How many books?!
It’s funny how often people brag about how many books they read per year. I’ve had many people tell me that they read 50 or even 100 books per year. When people ask me how many books I read, they are often shocked when I say, “usually 10 to 12.” What?! A self-proclaimed “avid reader” only reads a dozen books per year? What a phony!
Am I the phony?
Let’s start by establishing an important premise. Speed reading is bullsh*t, bullshit, bullshit. As you’ll see in these articles, high-quality studies have demonstrated that one cannot read faster than about 500-600 words per minute with strong comprehension. Yes, you can skim through news articles and pick out the key points, but good luck trying to speed through Human Action or The Peloponnesian War and understand anything. You’d be better off staring at the ceiling fan than trying to speed read.
To be clear, people can read 50-100 books a year. If you read 2 hours every day, that’s 730 hours of reading a year. Most books take between 6-12 hours of reading, so an avid reader who dedicates that much time to reading can definitely finish 50-100 books. Most of us, unfortunately, don’t have that kind of time.
What is “reading” a book?
I have high standards for saying that someone has read a book.
You have read every page.
You can explain the book in detail.
You can discover in three questions whether someone who claims to have read the book has actually read it. In other words, if I were to set up an experiment where I had 10 people read the book (according to my criteria) and 10 people only skim it, you would be able to ask questions to each person and accurately determine who read it and who skimmed it.
You can easily answer the questions of someone who has read the book (according to my criteria), to demonstrate that you have read it.
If I say that I have “read” a book, it means that I believe that I have met these criteria. People will often ask if I have read a certain book, and I know that I know enough about the book to pretend to have read it, but I will always say, “I am familiar with it",” or “I have skimmed it,” but I will never say I’ve read something I haven’t read. And I am super judge-y when someone claims to have read a book and I quickly discover that they don’t meet my criteria.
One time I was having a conversation with someone who told me that she had read Thinking Fast and Slow three times. I asked her what she thought of the Linda Problem and whether she knew of any strong objections. She then asked, “what’s the Linda Problem?” I won’t get into the specifics here, but the Linda Problem is, in my reading, the central problem of the book. It is the example that highlights the book’s main key thesis and contains many of the key themes.
The best-known and most controversial of our experiments involved a fictitious lady called Linda. Amos and I made up the Linda problem to provide conclusive evidence of the role of heuristics in judgement and of their incompatability with logic.1
Not knowing the Linda Problem after reading Thinking Fast and Slow is like claiming to have read a book on Napoleon and not knowing that he was Corsican. So, I said flat out, “you didn’t read it three times. You don’t know the Linda Problem? You didn’t read it.” I was trying to be playful, but she was shocked and offended that I would make such a claim.
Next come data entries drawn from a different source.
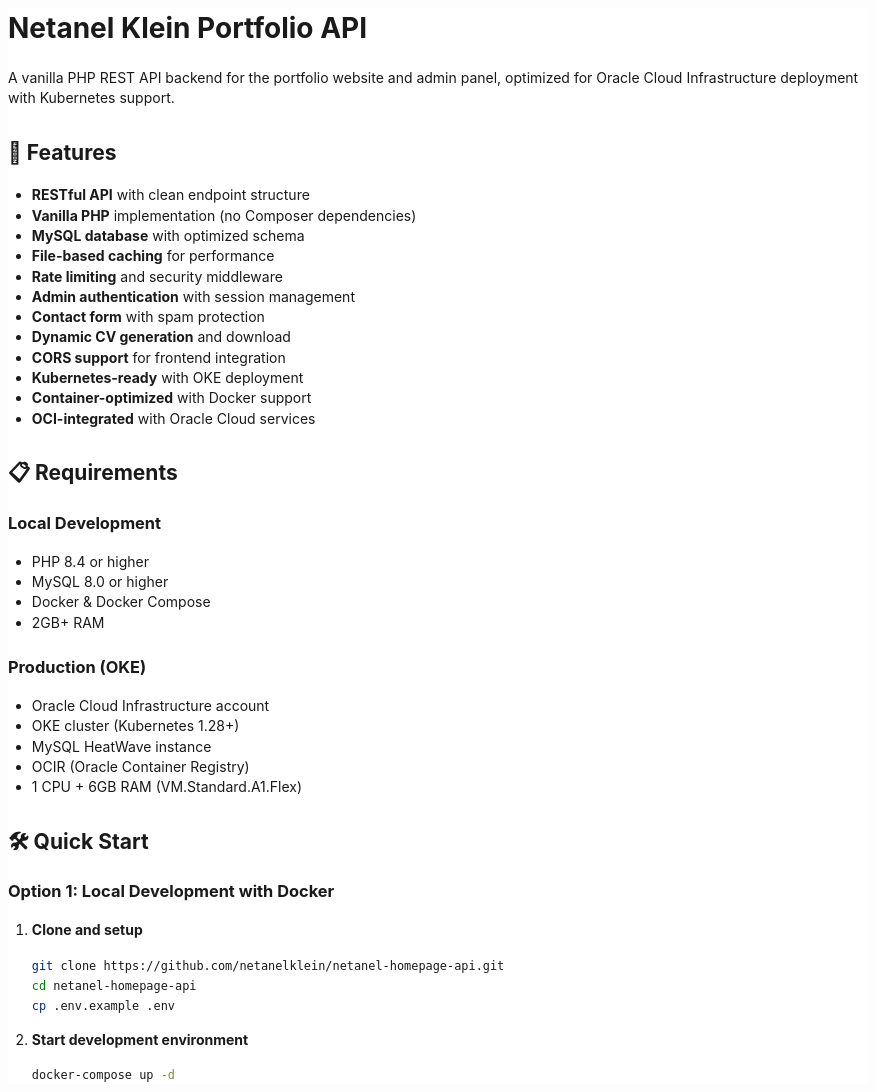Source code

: # Netanel Klein Portfolio API

A vanilla PHP REST API backend for the portfolio website and admin panel, optimized for Oracle Cloud Infrastructure deployment with Kubernetes support.

## 🚀 Features

- **RESTful API** with clean endpoint structure
- **Vanilla PHP** implementation (no Composer dependencies)
- **MySQL database** with optimized schema
- **File-based caching** for performance
- **Rate limiting** and security middleware
- **Admin authentication** with session management
- **Contact form** with spam protection
- **Dynamic CV generation** and download
- **CORS support** for frontend integration
- **Kubernetes-ready** with OKE deployment
- **Container-optimized** with Docker support
- **OCI-integrated** with Oracle Cloud services

## 📋 Requirements

### Local Development
- PHP 8.4 or higher
- MySQL 8.0 or higher
- Docker & Docker Compose
- 2GB+ RAM

### Production (OKE)
- Oracle Cloud Infrastructure account
- OKE cluster (Kubernetes 1.28+)
- MySQL HeatWave instance
- OCIR (Oracle Container Registry)
- 1 CPU + 6GB RAM (VM.Standard.A1.Flex)

## 🛠️ Quick Start

### Option 1: Local Development with Docker

1. **Clone and setup**
   ```bash
   git clone https://github.com/netanelklein/netanel-homepage-api.git
   cd netanel-homepage-api
   cp .env.example .env
   ```

2. **Start development environment**
   ```bash
   docker-compose up -d
   ```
There are other people who have much lower standards about what it means to “read” a book. For example, we once had a retired colonel come and talk to our unit about some niche topic in which he was an expert. This colonel was very knowledgeable about his subject, but he also was very adamant about looking smarter than he probably was. He told all of us that we should be “reading” fifty or more books a year. He said,
Here’s how to read a book. You read the front and the back, then you read the first paragraph of every chapter, then you go through and skim the rest.
After the retired colonel left, my buddy turned to me and said humorously, “Fifty books a year!? Sounds like he’s never actually read a book in his life.”
Danger of Skimming
“It’s not what you don’t know that gets you into trouble. It’s what you know for sure that just ain’t so.”
-Mark Twain
The quote just about sums it up. Worse than not reading a book and really understanding it, is skimming it and thinking that you understand it. The most interesting authors, the ones who are the most valuable, are typically dealing with nuanced topics and use examples that are not immediately easy to understand. Examples abound, but I wouldn’t recommend trying to skim through a book like “Strange Defeat” by Marc Bloch. The most important aspects of that book are hidden in the middle of chapters and are not obvious unless examined closely. The fact that I read it so closely meant that I was able to identify it without it being named in the book “The Blind Strategist.”2
“The Gulag Archipelago” is another example. If you try to skim through it, you will miss the explosive emotional power of Solzhenitsyn’s writing. Why would you want to skim it?!
Skimming is fine, and many books don’t deserve to be read. Skim to identify whether or not you think the book is worth reading, just don’t claim to have read it.
Thanks so much and have a great week!
Thinking Fast and Slow, Pg. 156
In the Blind Strategist, the author references an obscure French Book from WWII that John Boyd would often cite as a reference. The author does not reference “Strange Defeat” directly in “The Blind Strategist”, but I would bet a substantial amount of money that the book Boyd was referencing was “Strange Defeat".”